Well don’t you worry because he was gifted one tonight:
Dave Randorf had just finished calling out Tryamkin for being too slow, but look at that. Tryamkin plays that perfectly. No hook, swings the stick around and slaps the puck, and puts his other hand on McDavid’s hip to push him the other way.
Nope, it was called a penalty.
Don’t worry, it got worse.
With the Canucks having played their hearts out (honestly, this will probably be looked back as the peak Coach Willie game), they were holding onto a one goal lead, when this was called:
One hand stick lift from Daniel.
Tryamkin poking the puck away (he is incredibly good at this).
At most, Eberle falls trying to skate around Daniel’s hand, but that’s never called in the NHL. It looks more like he kicked out his skate to block Tryamkin’s poke check.
But it was called a penalty too.
McDavid then scored to tie the game late.
I will spare you the gif of it.

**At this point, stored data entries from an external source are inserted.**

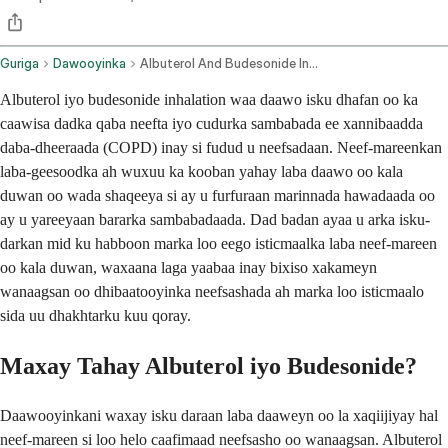
Guriga
Dawooyinka
Albuterol And Budesonide Inhalation Route
Albuterol iyo budesonide inhalation waa daawo isku dhafan oo ka
caawisa dadka qaba neefta iyo cudurka sambabada ee xannibaadda
daba-dheeraada (COPD) inay si fudud u neefsadaan. Neef-mareenkan
laba-geesoodka ah wuxuu ka kooban yahay laba daawo oo kala
duwan oo wada shaqeeya si ay u furfuraan marinnada hawadaada oo
ay u yareeyaan bararka sambabadaada. Dad badan ayaa u arka isku-
darkan mid ku habboon marka loo eego isticmaalka laba neef-mareen
oo kala duwan, waxaana laga yaabaa inay bixiso xakameyn
wanaagsan oo dhibaatooyinka neefsashada ah marka loo isticmaalo
sida uu dhakhtarku kuu qoray.
Maxay Tahay Albuterol iyo Budesonide?
Daawooyinkani waxay isku daraan laba daaweyn oo la xaqiijiyay hal
neef-mareen si loo helo caafimaad neefsasho oo wanaagsan. Albuterol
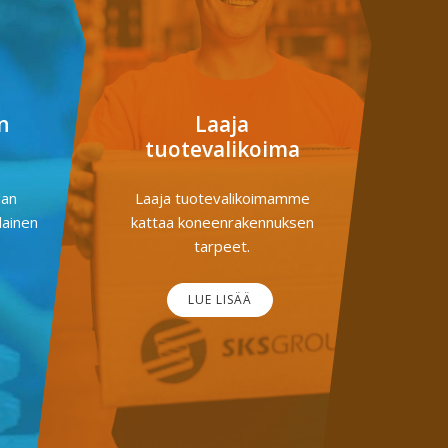
n
Laaja
tuotevalikoima
dan
Laaja tuotevalikoimamme
lainen
kattaa koneenrakennuksen
tarpeet.
LUE LISÄÄ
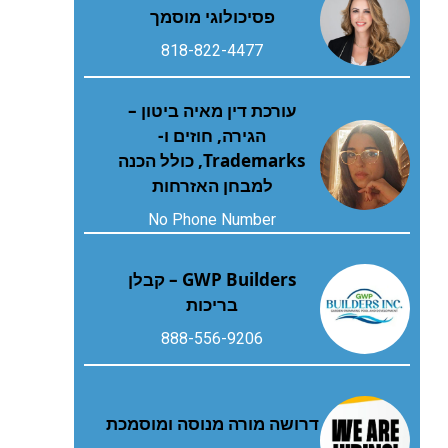
פסיכולוגי מוסמך
818-822-4477
עורכת דין מאיה ביטון –
הגירה, חוזים ו-
Trademarks, כולל הכנה
למבחן האזרחות
No Phone Number
GWP Builders – קבלן
בריכות
888-556-9206
דרושה מורה מנוסה ומוסמכת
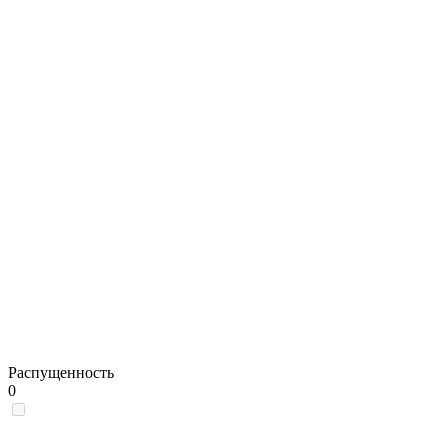
Распущенность
0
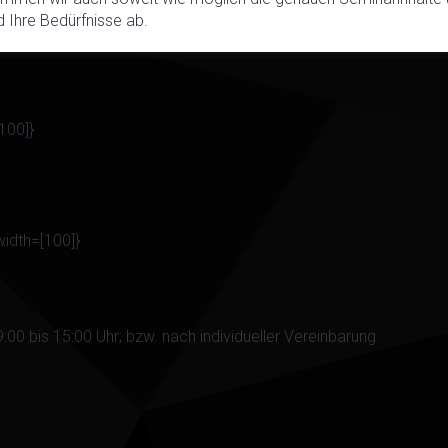
 Ihre Bedürfnisse ab.
100]}
idth=[100]}
:00 bis 15:00 Uhr; bzw. nach individueller Vereinbarung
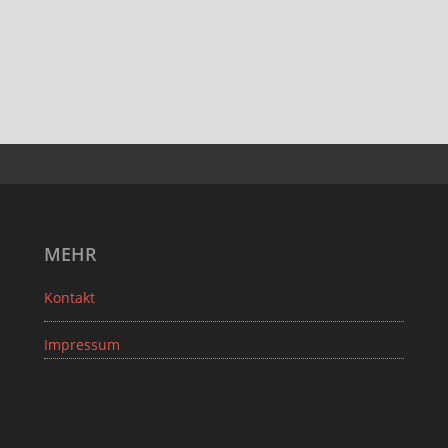
MEHR
Kontakt
Impressum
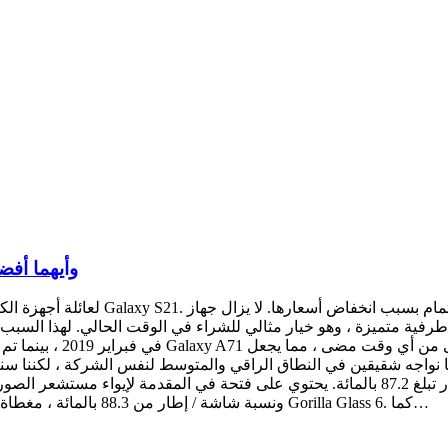
مقارنة بين Samsung Galaxy A71 و Galaxy S10 وأ
ه شقيقين في النطاق الراقي والمتوسط لنفس الشركة ، لكننا سنرى ما إذا كانت ال
فيتمتع بحجم أكثر محدودية يبلغ 6.1 بوصة ، بدقة QHD + ونسبة شاشة / إطار من 88.3 بالمائة ، مغطاة بزجاج Gorilla Glass 6. كما…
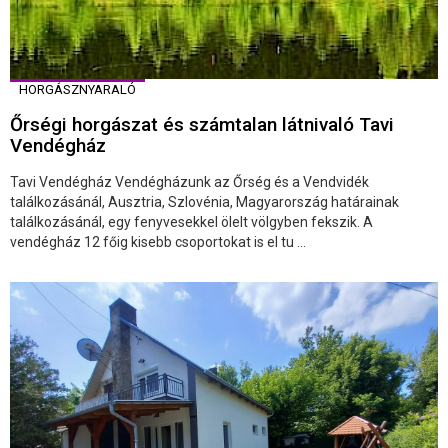
HORGÁSZNYARALÓ
Őrségi horgászat és számtalan látnivaló Tavi
Vendégház
Tavi Vendégház Vendégházunk az Őrség és a Vendvidék
találkozásánál, Ausztria, Szlovénia, Magyarország határainak
találkozásánál, egy fenyvesekkel ölelt völgyben fekszik. A
vendégház 12 főig kisebb csoportokat is el tu ...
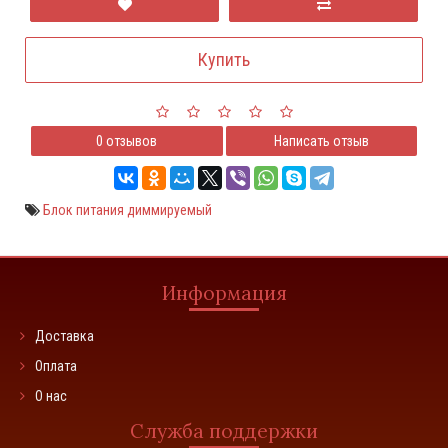
Купить
0 отзывов
Написать отзыв
Блок питания диммируемый
Информация
Доставка
Оплата
О нас
Служба поддержки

It will be running on Sportsnet 24/7 anyhow.
5. When keeping it real goes wrong.
OK, let’s dissect this.
One, Troy From Richmond chooses to talk to the ref about an Oiler being on top of his player, instead of getting said player off of his goalie.
This is because Troy is cerebral, he knows his biggest strength is his brain.
Gaunce, who is here to do the grunt work, gets in there to remove the intruder.
Burrows watches his back, utilizing the buddy system Coach Willie deploys.
Patrick Maroon, seeing this, runs in and begins whacking away at Gaunce AND Burrows, because hey, you have to keep it real.
Maroon got the only penalty.
6. Give Markstrom more games!
You know who stopped 42 shots tonight and looked amazing?
And that guy.
Not only did he play great the entire game, but he came up huge in the dying minutes of the game and in overtime.
How you don’t split the games between Markstrom and Miller the rest of the way is beyond me.